The biggest for me would be learning how to properly advertise and stick out from the crowd. You can have the best song in the world but if nobody hears it, does it really matter? Most artists now a days think you just have to toss your music on social media and wait for something to blow up and for someone to discover you, but that’s akin to playing the lottery. How many lottery winners do we all know? I want to attack it like a big record label, they don’t toss artists out there with the hopes that they will pop. They spend money and time researching the market, putting money behind advertising budgets, developing their artist’s sound. They create their own luck, and that’s what I’m on in 2020, how do I create my own luck with my music career? The next, and most immediate move for me is starting to make some money back that I’ve invested. So many people think you have to be a super star to make any real money in the music business and that is simply not the case. If you do a little research you’ll see you’re probably missing out on all sorts of potential royalties simply because you failed to register your songs with the right societies or neglected to copyright your music. I’ve spent time researching what I have to do, and my plan is in place. All I have to do is execute it now, one step at a time.

Any future collabs or projects you working on for 2020?

I have so much unreleased music in my vault I already have my next EP and the album after that planned out. As far as collabs go I’m ALWAYS willing to work with other artists, regardless of the genre. Anyone that would be interested please feel free to hit me up, let’s create! However, my largest and most daunting task right now is getting the music videos filmed for my latest album “Armani”, I want to do a mini-music video for each song. I had that vision for this album since the beginning and I absolutely have to see it through. Then and only then will I feel I can move on successfully from this project and on to the next.

Our highlight question, what your definition of “indie hip hop”?

Indie Hip Hop is freedom. You’re free to create and do as you please. No big machine telling you what to create and when to release it. If you want to do one project or 10 projects a year, go right ahead. Indie Hip Hop is also innovation, that’s where all the fresh ideas and the bright new stars of tomorrow are currently. It’s also the realm where you get to prove yourself, get it poppin’ on the indie circuit and there’s literally nothing that can stop you. You can reach the people directly right there, indie hip hop is the voice of the people.

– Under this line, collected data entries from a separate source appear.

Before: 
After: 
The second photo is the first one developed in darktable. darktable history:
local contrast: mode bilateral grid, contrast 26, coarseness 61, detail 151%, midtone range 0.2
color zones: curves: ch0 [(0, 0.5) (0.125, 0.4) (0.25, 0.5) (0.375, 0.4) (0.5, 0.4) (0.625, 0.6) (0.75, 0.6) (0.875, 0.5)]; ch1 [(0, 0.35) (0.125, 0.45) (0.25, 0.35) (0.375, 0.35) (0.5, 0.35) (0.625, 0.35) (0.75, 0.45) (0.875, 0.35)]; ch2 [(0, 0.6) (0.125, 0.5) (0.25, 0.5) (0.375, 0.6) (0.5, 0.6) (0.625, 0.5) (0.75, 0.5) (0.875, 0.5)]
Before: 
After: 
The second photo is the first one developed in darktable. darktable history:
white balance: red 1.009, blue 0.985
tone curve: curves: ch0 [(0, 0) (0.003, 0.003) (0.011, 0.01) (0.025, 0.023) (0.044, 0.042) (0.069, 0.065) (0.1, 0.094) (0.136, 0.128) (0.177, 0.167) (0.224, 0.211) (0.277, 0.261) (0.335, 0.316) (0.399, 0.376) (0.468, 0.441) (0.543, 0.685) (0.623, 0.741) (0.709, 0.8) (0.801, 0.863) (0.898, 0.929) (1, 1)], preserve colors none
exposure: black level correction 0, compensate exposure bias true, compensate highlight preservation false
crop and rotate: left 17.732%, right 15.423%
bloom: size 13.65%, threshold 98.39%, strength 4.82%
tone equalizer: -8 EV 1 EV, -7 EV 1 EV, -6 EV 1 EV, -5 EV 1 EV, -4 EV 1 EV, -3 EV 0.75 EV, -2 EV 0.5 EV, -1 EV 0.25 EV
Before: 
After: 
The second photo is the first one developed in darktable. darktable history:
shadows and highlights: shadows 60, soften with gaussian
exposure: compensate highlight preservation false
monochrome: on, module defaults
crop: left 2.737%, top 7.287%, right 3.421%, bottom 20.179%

Where can people find more of your music other than Spotify?

Almost anywhere: Apple Music, Tidal, Deezer, Amazon Music, SoundCloud, YouTube, my website

“Armani” streaming EVERYWHERE….your girlfriend’s favorite playlist …you know …anywhere haha.

Lastly, any shout outs you have?

Yes, first and foremost thank God for blessing me with the talent, opportunities and drive to accomplish my goals. Shout out to my engineer, Zach Summerill, the man is a literal wizard behind the boards (he has the beard to match too) and has helped me reach new heights with my sound that I would not have been able to without him. Shout out to my photographer/videographer, Ray Salazar of Morning Shot Films, the magic he’s able to create on film with so little is insane and he’s always helped take my visuals to the next level. Shout out to my business partner/best friend, Marc Jackson, who I founded Black Imperial LLC with, he was actually the first person who told me he believed in me and that I could have a career in music back when I was still young and dumb trying to find my way. And last, but certainly not least, shout out to ya’ll at IndieHipHop, thank you so much for taking the time out to interview me and review my project. From the bottom of my heart, it is truly appreciated.